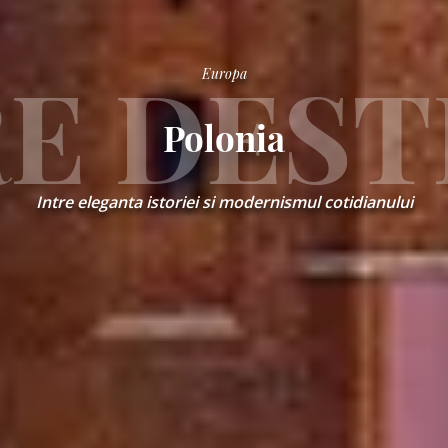
sms,
oferte
personalizate
.
E DEST
Europa
Polonia
dl
na
/
Intre eleganta istoriei si modernismul cotidianului
ra
Nume
Prenume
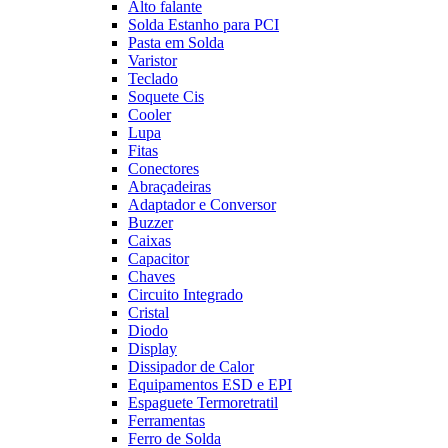
Alto falante
Solda Estanho para PCI
Pasta em Solda
Varistor
Teclado
Soquete Cis
Cooler
Lupa
Fitas
Conectores
Abraçadeiras
Adaptador e Conversor
Buzzer
Caixas
Capacitor
Chaves
Circuito Integrado
Cristal
Diodo
Display
Dissipador de Calor
Equipamentos ESD e EPI
Espaguete Termoretratil
Ferramentas
Ferro de Solda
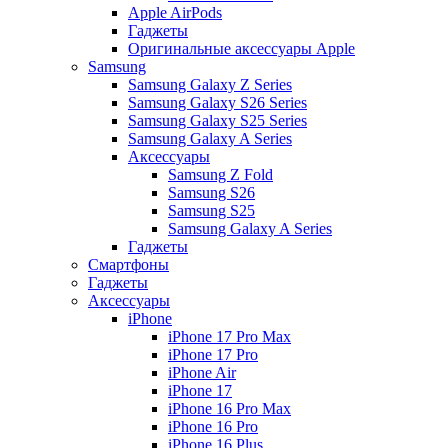
Apple AirPods
Гаджеты
Оригинальные аксессуары Apple
Samsung
Samsung Galaxy Z Series
Samsung Galaxy S26 Series
Samsung Galaxy S25 Series
Samsung Galaxy A Series
Аксессуары
Samsung Z Fold
Samsung S26
Samsung S25
Samsung Galaxy A Series
Гаджеты
Смартфоны
Гаджеты
Аксессуары
iPhone
iPhone 17 Pro Max
iPhone 17 Pro
iPhone Air
iPhone 17
iPhone 16 Pro Max
iPhone 16 Pro
iPhone 16 Plus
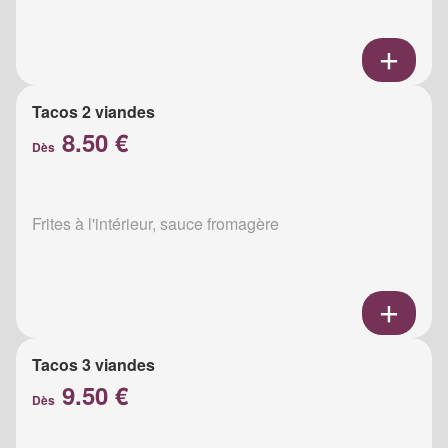
Tacos 2 viandes
8.50 €
Dès
Frites à l'intérieur, sauce fromagère
Tacos 3 viandes
9.50 €
Dès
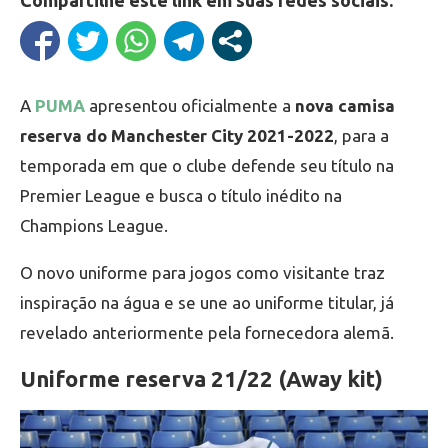
Compartilhe este link em suas redes sociais:
A
PUMA
apresentou oficialmente a
nova camisa
reserva do Manchester City 2021-2022
, para a
temporada em que o clube defende seu título na
Premier League e busca o título inédito na
Champions League.
O novo uniforme para jogos como visitante traz
inspiração na água e se une ao uniforme titular, já
revelado anteriormente pela fornecedora alemã.
Uniforme reserva 21/22 (Away kit)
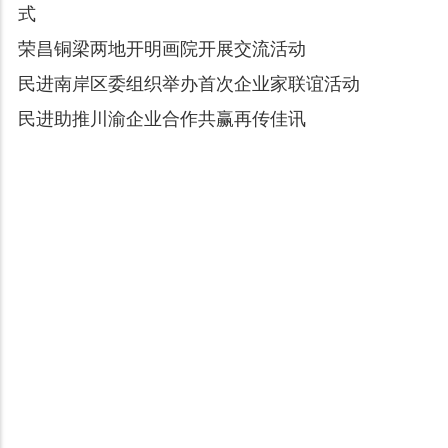
式
荣昌铜梁两地开明画院开展交流活动
民进南岸区委组织举办首次企业家联谊活动
民进助推川渝企业合作共赢再传佳讯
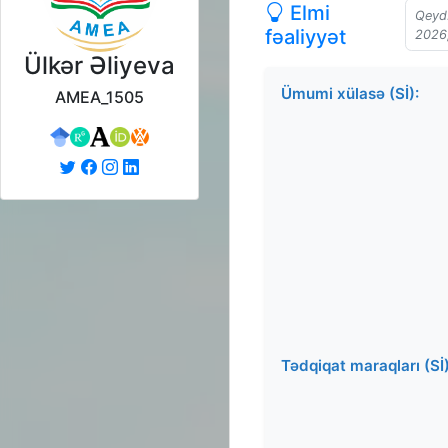
Elmi
Qeyd:
fəaliyyət
2026
Ülkər Əliyeva
Ümumi xülasə (Sİ):
AMEA_1505
Tədqiqat maraqları (Sİ)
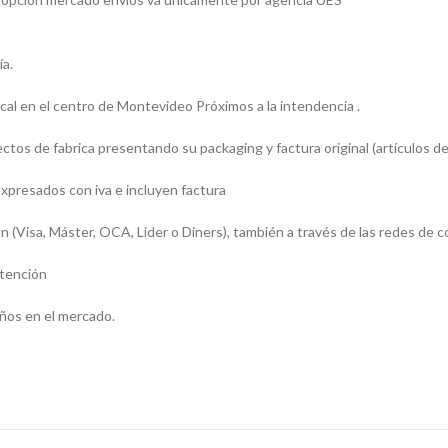
ía.
l en el centro de Montevideo Próximos a la intendencia .
os de fabrica presentando su packaging y factura original (artículos de
presados con iva e incluyen factura
sa, Máster, OCA, Lider o Diners), también a través de las redes de c
atención
ños en el mercado.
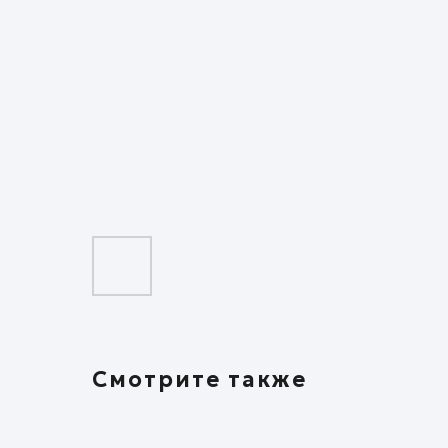
Смотрите также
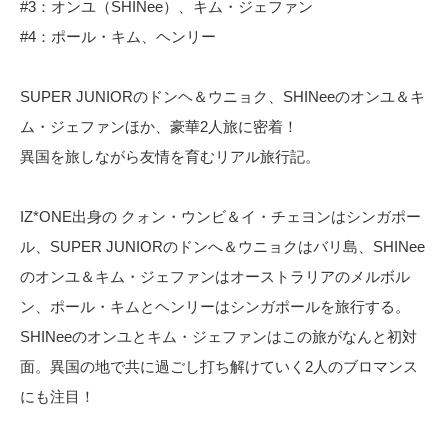
#3：オンユ（SHINee）、キム・ジェファン
#4：ポール・キム、ヘンリー
SUPER JUNIORのドンヘ＆ウニョク、SHINeeのオンユ＆キ
ム・ジェファンほか、豪華2人旅に密着！
異国を旅しながら友情を育むリアル旅行記。
IZ*ONE出身の クォン・ウンビ＆イ・チェヨンはシンガポー
ル、SUPER JUNIORのドンへ＆ウニョクはバリ島、SHINee
のオンユ＆キム・ジェファンはオーストラリアのメルボル
ン、ポール・キムとヘンリーはシンガポールを旅行する。
SHINeeのオンユとキム・ジェファンはこの旅がなんと初対
面。異国の地で共に過ごし打ち解けていく2人のブロマンス
にも注目！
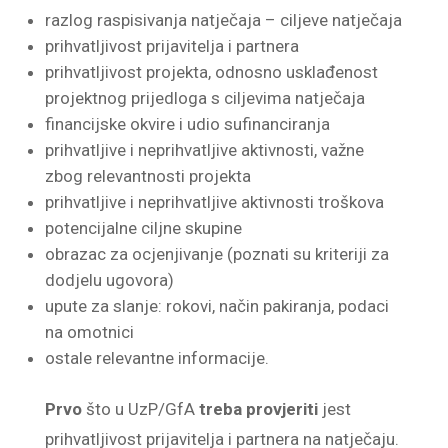
razlog raspisivanja natječaja – ciljeve natječaja
prihvatljivost prijavitelja i partnera
prihvatljivost projekta, odnosno usklađenost
projektnog prijedloga s ciljevima natječaja
financijske okvire i udio sufinanciranja
prihvatljive i neprihvatljive aktivnosti, važne
zbog relevantnosti projekta
prihvatljive i neprihvatljive aktivnosti troškova
potencijalne ciljne skupine
obrazac za ocjenjivanje (poznati su kriteriji za
dodjelu ugovora)
upute za slanje: rokovi, način pakiranja, podaci
na omotnici
ostale relevantne informacije.
Prvo
što u UzP/GfA
treba provjeriti
jest
prihvatljivost prijavitelja i partnera na natječaju.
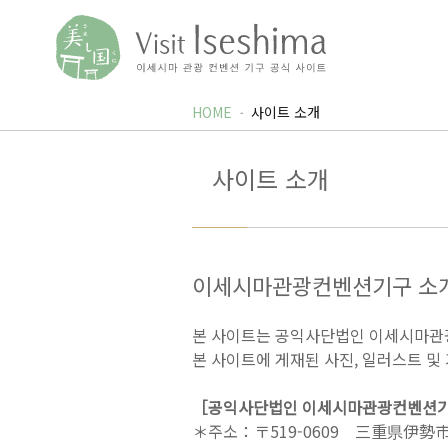
HOME
사이트 소개
사이트 소개
이세시마관광컨벤션기구 소
본 사이트는 공익사단법인 이세시마관
본 사이트에 게재된 사진, 일러스트 및
［공익사단법인 이세시마관광컨벤션
＊주소：〒519-0609 三重県伊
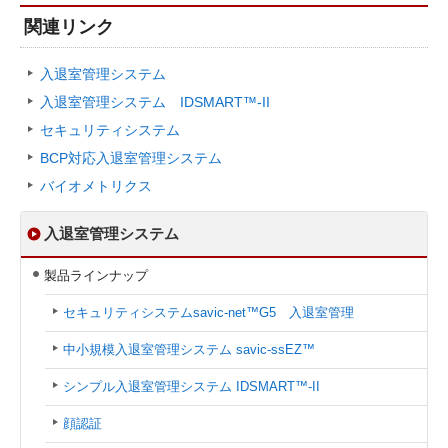
関連リンク
入退室管理システム
入退室管理システム IDSMART™-II
セキュリティシステム
BCP対応
入退室管理システム
バイオメトリクス
入退室管理システム
製品ラインナップ
セキュリティシステム
savic-net™G5 入退室管理
中小規模入退室管理システム savic-ssEZ™
シンプル⼊退室管理システム IDSMART™-II
顔認証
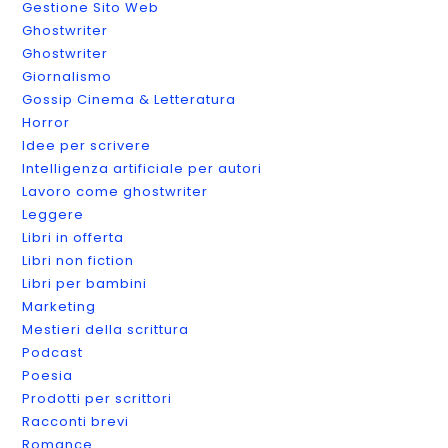
Gestione Sito Web
Ghostwriter
Ghostwriter
Giornalismo
Gossip Cinema & Letteratura
Horror
Idee per scrivere
Intelligenza artificiale per autori
Lavoro come ghostwriter
Leggere
Libri in offerta
Libri non fiction
Libri per bambini
Marketing
Mestieri della scrittura
Podcast
Poesia
Prodotti per scrittori
Racconti brevi
Romance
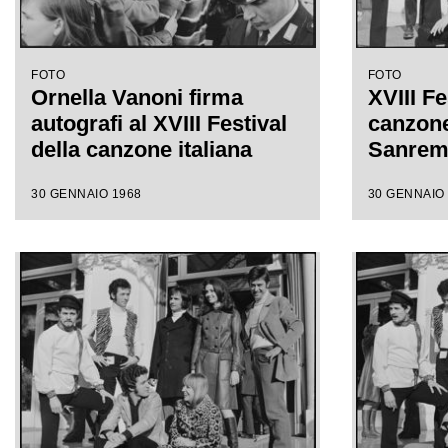
FOTO
FOTO
Ornella Vanoni firma
XVIII Fe
autografi al XVIII Festival
canzone 
della canzone italiana
Sanre
30 GENNAIO 1968
30 GENNAIO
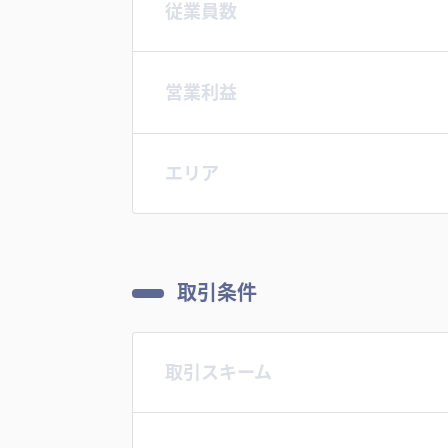
従業員数
営業利益
エリア
取引条件
取引スキーム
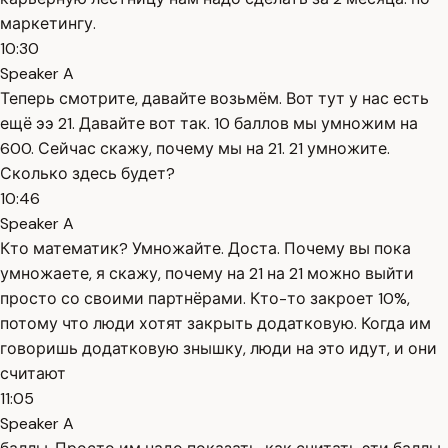
маркетингу.
10:30
Speaker A
Теперь смотрите, давайте возьмём. Вот тут у нас есть
ещё ээ 21. Давайте вот так. 10 баллов мы умножим на
600. Сейчас скажу, почему мы на 21. 21 умножите.
Сколько здесь будет?
10:46
Speaker A
Кто математик? Умножайте. Доста. Почему вы пока
умножаете, я скажу, почему на 21 на 21 можно выйти
просто со своими партнёрами. Кто-то закроет 10%,
потому что люди хотят закрыть додатковую. Когда им
говоришь додатковую знышку, люди на это идут, и они
считают
11:05
Speaker A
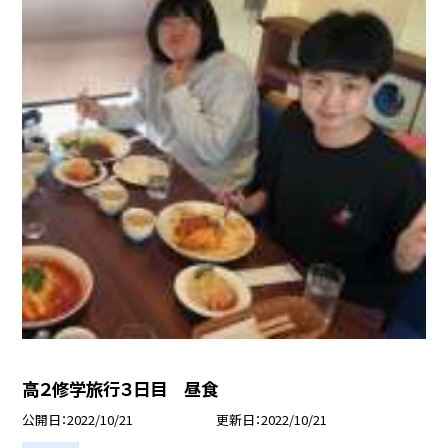
高２修学旅行３日目 昼食
公開日
2022/10/21
更新日
2022/10/21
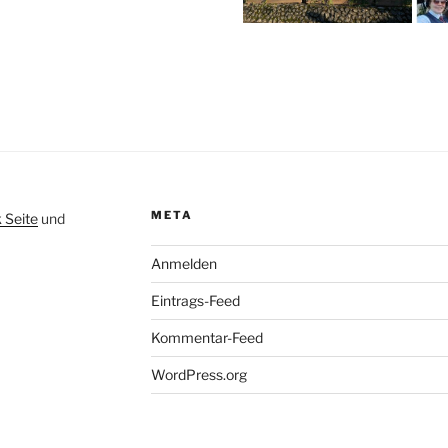
META
 Seite
und
Anmelden
Eintrags-Feed
Kommentar-Feed
WordPress.org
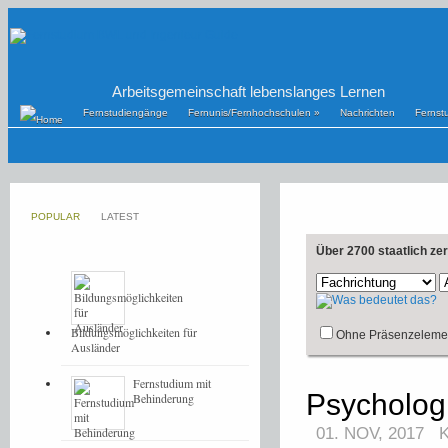
Arbeitsgemeinschaft lebenslanges Lernen
Fernstudiengänge
Fernunis/Fernhochschulen
»
Nachrichten
Fernst
POPULAR
LATEST
Über 2700 staatlich ze
Bildungsmöglichkeiten für
Ohne Präsenzeleme
Ausländer
Fernstudium mit
Psychologi
Behinderung
01. NOV, 2017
+++
* _JOB ITEM_: Find the lines in the records that contain the word "título", then copy every one of them.

* _YOUR SOLUTION_:
temporada em que o clube defende seu título na
Premier League e busca o título inédito na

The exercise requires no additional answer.